[Work request]
Output the blog post below on The Anti-Oligarchy Constitution verbatim and in full, from its date line to its final sentence.

[Excerpt]
Thursday, April 21, 2022

Inside or Outside the Modalities?

Guest Blogger

For the Balkinization Symposium on Joseph Fishkin and William Forbath, The Anti-Oligarchy Constitution: Reconstructing the Economic Foundations of American Democracy (Harvard University Press, 2022).

David Pozen

The Anti-Oligarchy Constitution offers a remarkable reimagining of American legal history.  Throughout the bulk of the book’s 500-odd pages, Fishkin and Forbath limn the “democracy-of-opportunity tradition”—a tradition of righteous struggle for a broad and inclusive middle class and against extreme concentrations of economic and political power—in public law debates from the Founding forward.  By highlighting the ways in which claims about the Constitution and considerations of political economy were fused in these debates, Fishkin and Forbath manage to throw new light on many of the epochal confrontations that have shaped our constitutional order.  Students of progressive legal thought and American constitutional development will find in chapters one through eight a treasure trove of information and insight.

On either side of this historical narrative, Fishkin and Forbath advance a bold presentist thesis: that liberals and progressives today need not only remember but also revive the tradition of fighting oligarchy in constitutional terms.  Those who elect to “deemphasize the Constitution” in their demands for socioeconomic justice are ceding the legal and rhetorical high ground to conservatives and “pursuing a course of great peril.”  The better strategy, Fishkin and Forbath suggest, is to “constitutionalize” many of those demands—rearticulating them in a constitutional key, redirecting them from the judiciary to the political branches, and recasting them to focus less on things the government may not do and more on measures the government must adopt to secure a true democracy of opportunity.  Affordable health care for all shouldn’t just be defended in court as constitutionally permissible; it should be promoted in Congress as constitutionally required.

[Recorded information]
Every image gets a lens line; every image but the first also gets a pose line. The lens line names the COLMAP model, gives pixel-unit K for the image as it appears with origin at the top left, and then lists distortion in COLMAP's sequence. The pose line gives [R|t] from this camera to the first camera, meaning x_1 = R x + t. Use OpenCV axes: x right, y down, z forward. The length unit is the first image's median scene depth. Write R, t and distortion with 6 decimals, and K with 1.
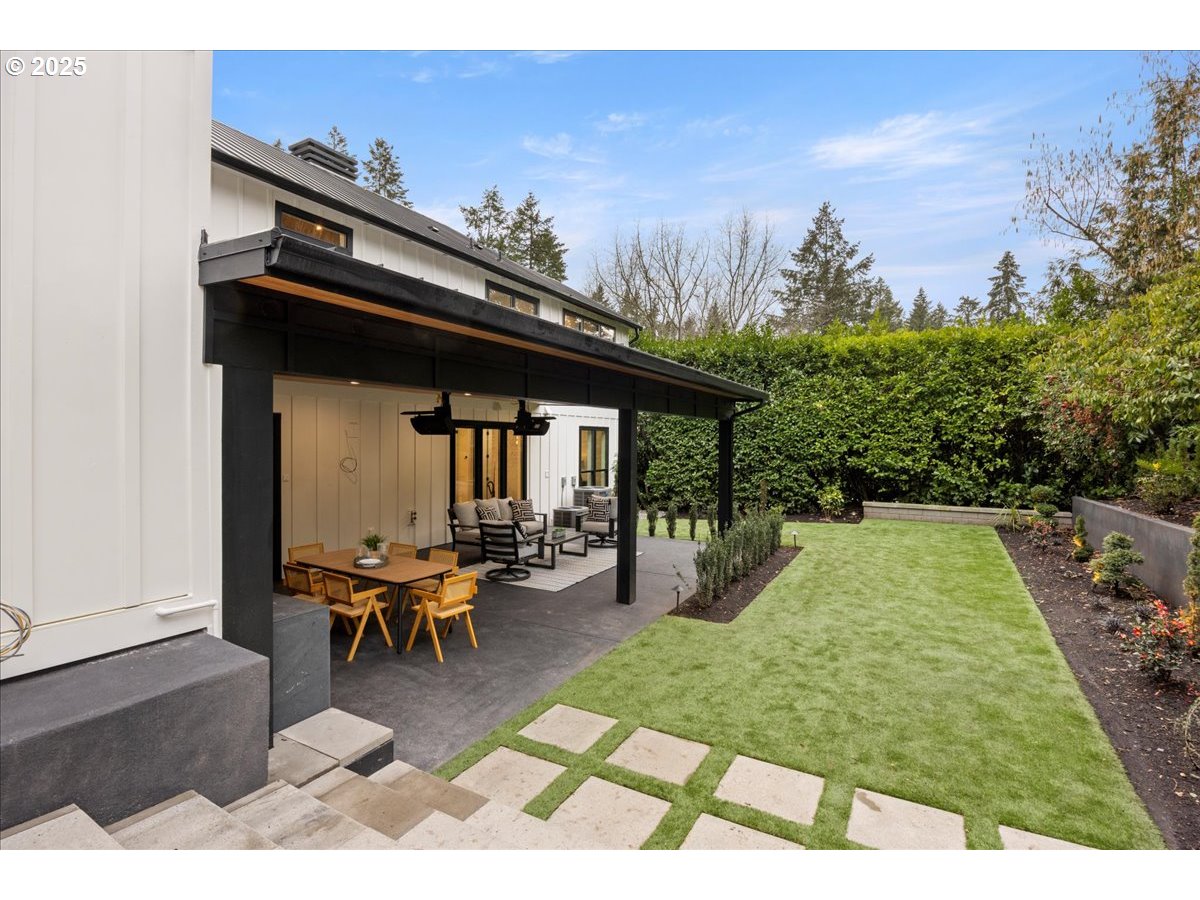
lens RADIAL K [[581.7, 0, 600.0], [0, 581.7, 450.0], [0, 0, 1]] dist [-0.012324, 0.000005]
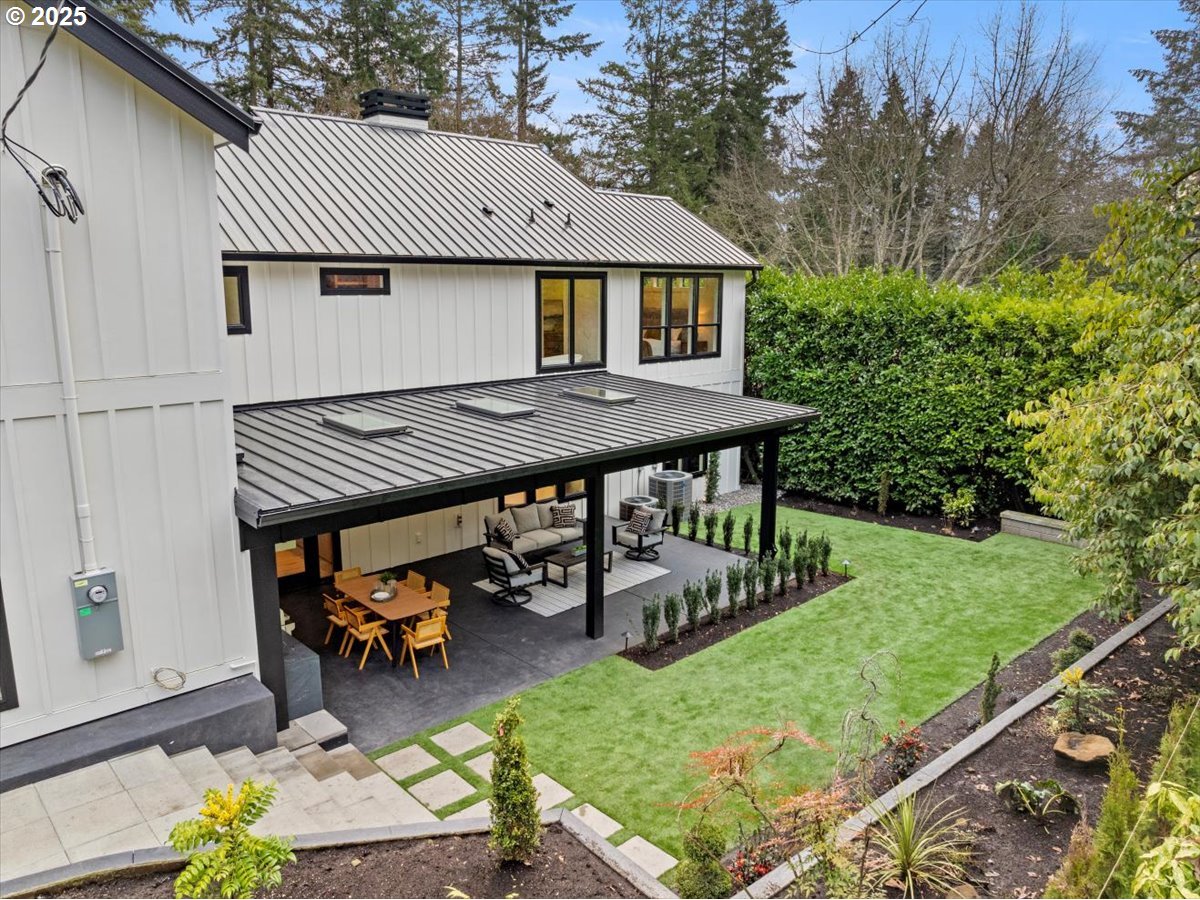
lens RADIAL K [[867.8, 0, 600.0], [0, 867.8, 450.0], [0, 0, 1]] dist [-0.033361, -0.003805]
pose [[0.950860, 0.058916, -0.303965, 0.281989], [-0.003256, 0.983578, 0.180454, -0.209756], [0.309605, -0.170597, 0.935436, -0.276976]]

[Exercise result]
Thursday, April 21, 2022

Inside or Outside the Modalities?

Guest Blogger

For the Balkinization Symposium on Joseph Fishkin and William Forbath, The Anti-Oligarchy Constitution: Reconstructing the Economic Foundations of American Democracy (Harvard University Press, 2022).

David Pozen

The Anti-Oligarchy Constitution offers a remarkable reimagining of American legal history.  Throughout the bulk of the book’s 500-odd pages, Fishkin and Forbath limn the “democracy-of-opportunity tradition”—a tradition of righteous struggle for a broad and inclusive middle class and against extreme concentrations of economic and political power—in public law debates from the Founding forward.  By highlighting the ways in which claims about the Constitution and considerations of political economy were fused in these debates, Fishkin and Forbath manage to throw new light on many of the epochal confrontations that have shaped our constitutional order.  Students of progressive legal thought and American constitutional development will find in chapters one through eight a treasure trove of information and insight.

On either side of this historical narrative, Fishkin and Forbath advance a bold presentist thesis: that liberals and progressives today need not only remember but also revive the tradition of fighting oligarchy in constitutional terms.  Those who elect to “deemphasize the Constitution” in their demands for socioeconomic justice are ceding the legal and rhetorical high ground to conservatives and “pursuing a course of great peril.”  The better strategy, Fishkin and Forbath suggest, is to “constitutionalize” many of those demands—rearticulating them in a constitutional key, redirecting them from the judiciary to the political branches, and recasting them to focus less on things the government may not do and more on measures the government must adopt to secure a true democracy of opportunity.  Affordable health care for all shouldn’t just be defended in court as constitutionally permissible; it should be promoted in Congress as constitutionally required.